Initiative 884, the Education Trust Fund that adds one cent to sales tax in Washington state to raise a billion dollars to improve K-16 education, is officially on the fall ballot and will be decided by voters on November 2. The sales tax in Washington would rise from 6.5 to 7.5 percent.

This report was announced to the South Kitsap School Board at its July 19 meeting after legislative liaison Gregg Scott received a call from the League of Education Voters. Scott also reported the League is preparing to hold regional campaigns to rally support of the Initiative.

As far as the Initiative, Superintendent Bev Cheney said the Board has not fully researched the effect it might have on South Kitsap’s school district.

“We’re still looking at that,” Cheney said. “Part of the dilemma we have is we’re always looking at needing additional funding.”
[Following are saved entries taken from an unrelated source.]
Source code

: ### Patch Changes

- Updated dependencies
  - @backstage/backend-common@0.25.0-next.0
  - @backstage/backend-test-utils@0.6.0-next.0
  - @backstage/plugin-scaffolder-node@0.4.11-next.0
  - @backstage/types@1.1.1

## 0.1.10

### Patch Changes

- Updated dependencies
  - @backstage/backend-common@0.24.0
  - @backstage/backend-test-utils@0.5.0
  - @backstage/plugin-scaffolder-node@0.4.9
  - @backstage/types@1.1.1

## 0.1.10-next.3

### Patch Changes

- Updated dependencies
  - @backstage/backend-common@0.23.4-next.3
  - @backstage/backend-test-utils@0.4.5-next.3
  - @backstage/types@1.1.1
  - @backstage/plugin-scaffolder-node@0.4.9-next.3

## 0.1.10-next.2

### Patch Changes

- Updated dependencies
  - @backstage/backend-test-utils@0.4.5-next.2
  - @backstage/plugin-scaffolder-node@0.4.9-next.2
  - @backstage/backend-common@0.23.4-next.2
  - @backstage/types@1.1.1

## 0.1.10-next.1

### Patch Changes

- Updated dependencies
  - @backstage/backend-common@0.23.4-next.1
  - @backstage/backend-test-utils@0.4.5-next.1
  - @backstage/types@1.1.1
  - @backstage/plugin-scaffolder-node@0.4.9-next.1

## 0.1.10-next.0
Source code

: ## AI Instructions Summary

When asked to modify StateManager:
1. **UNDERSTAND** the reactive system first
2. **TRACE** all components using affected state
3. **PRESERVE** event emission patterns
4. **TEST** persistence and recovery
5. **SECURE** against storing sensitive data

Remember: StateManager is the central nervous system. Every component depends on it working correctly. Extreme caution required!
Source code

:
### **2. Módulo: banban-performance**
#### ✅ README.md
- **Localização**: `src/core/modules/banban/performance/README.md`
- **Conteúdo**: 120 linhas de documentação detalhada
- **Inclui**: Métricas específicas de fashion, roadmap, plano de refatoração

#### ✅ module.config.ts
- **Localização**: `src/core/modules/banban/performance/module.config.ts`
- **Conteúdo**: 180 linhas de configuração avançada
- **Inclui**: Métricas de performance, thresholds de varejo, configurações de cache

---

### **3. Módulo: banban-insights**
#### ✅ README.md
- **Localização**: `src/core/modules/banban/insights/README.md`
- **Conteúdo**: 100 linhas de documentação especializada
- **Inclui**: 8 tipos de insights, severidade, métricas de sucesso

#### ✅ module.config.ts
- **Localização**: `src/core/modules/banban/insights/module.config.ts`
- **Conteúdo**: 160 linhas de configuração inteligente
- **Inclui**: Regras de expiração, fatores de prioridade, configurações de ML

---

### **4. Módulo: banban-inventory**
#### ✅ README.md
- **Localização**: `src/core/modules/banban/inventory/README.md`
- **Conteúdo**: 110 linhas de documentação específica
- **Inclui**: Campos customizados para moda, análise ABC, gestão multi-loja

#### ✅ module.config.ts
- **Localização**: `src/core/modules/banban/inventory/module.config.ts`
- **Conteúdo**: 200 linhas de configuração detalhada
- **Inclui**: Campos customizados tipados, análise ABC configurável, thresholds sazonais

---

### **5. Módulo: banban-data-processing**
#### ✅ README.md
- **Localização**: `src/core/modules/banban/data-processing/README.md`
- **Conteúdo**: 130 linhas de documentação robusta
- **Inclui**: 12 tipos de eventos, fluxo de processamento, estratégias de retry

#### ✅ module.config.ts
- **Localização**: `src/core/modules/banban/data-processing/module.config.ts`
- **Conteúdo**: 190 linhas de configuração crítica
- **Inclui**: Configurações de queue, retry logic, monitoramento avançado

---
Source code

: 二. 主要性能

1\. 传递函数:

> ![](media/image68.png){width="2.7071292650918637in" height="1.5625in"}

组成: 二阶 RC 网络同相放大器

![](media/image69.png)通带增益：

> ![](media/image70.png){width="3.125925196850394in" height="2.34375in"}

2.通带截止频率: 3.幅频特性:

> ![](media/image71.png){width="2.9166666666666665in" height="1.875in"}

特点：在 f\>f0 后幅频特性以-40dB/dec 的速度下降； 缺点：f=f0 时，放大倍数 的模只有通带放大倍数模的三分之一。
The District’s current four-year levy expires in December of 2005.

According to Cheney, the money generated by the Initiative will be split in half between K-12 and higher education, then distributed between the approximately 300 school districts in Washington state.

Cheney said she does not have a good feel for how the Initiative will be received in the community.

“I have no idea if it would pass in this district,” Cheney said.

According to the League of Education Voters, the I-884 Education Trust Fund will create 10,000 new high-quality preschool spaces for children; reduce class sizes by fully funding Initiative 728; raise the base pay for teachers and school employees, and community and technical college employees, to what they would be receiving if the Legislature hadn’t suspended I-732 last year; provide additional classes in high school and support parent involvement; expand Promise scholarships for the top 30 percent of graduating high school seniors and financial aid to keep college affordable for working and middle class students; fund 25,000 additional enrollment slots in community and technical colleges and four-year universities and 7,000 new enrollments in high demand fields and invest in university-based research that generates new businesses and jobs.

The Board also mentioned an interest in hosting a candidate forum sometime before the September 14 Primary Election.

“The Board wants to host a candidate forum for the 26th and 35th Districts with the single topic of education and education funding,” Cheney said. “We’re in the midst of scheduling.”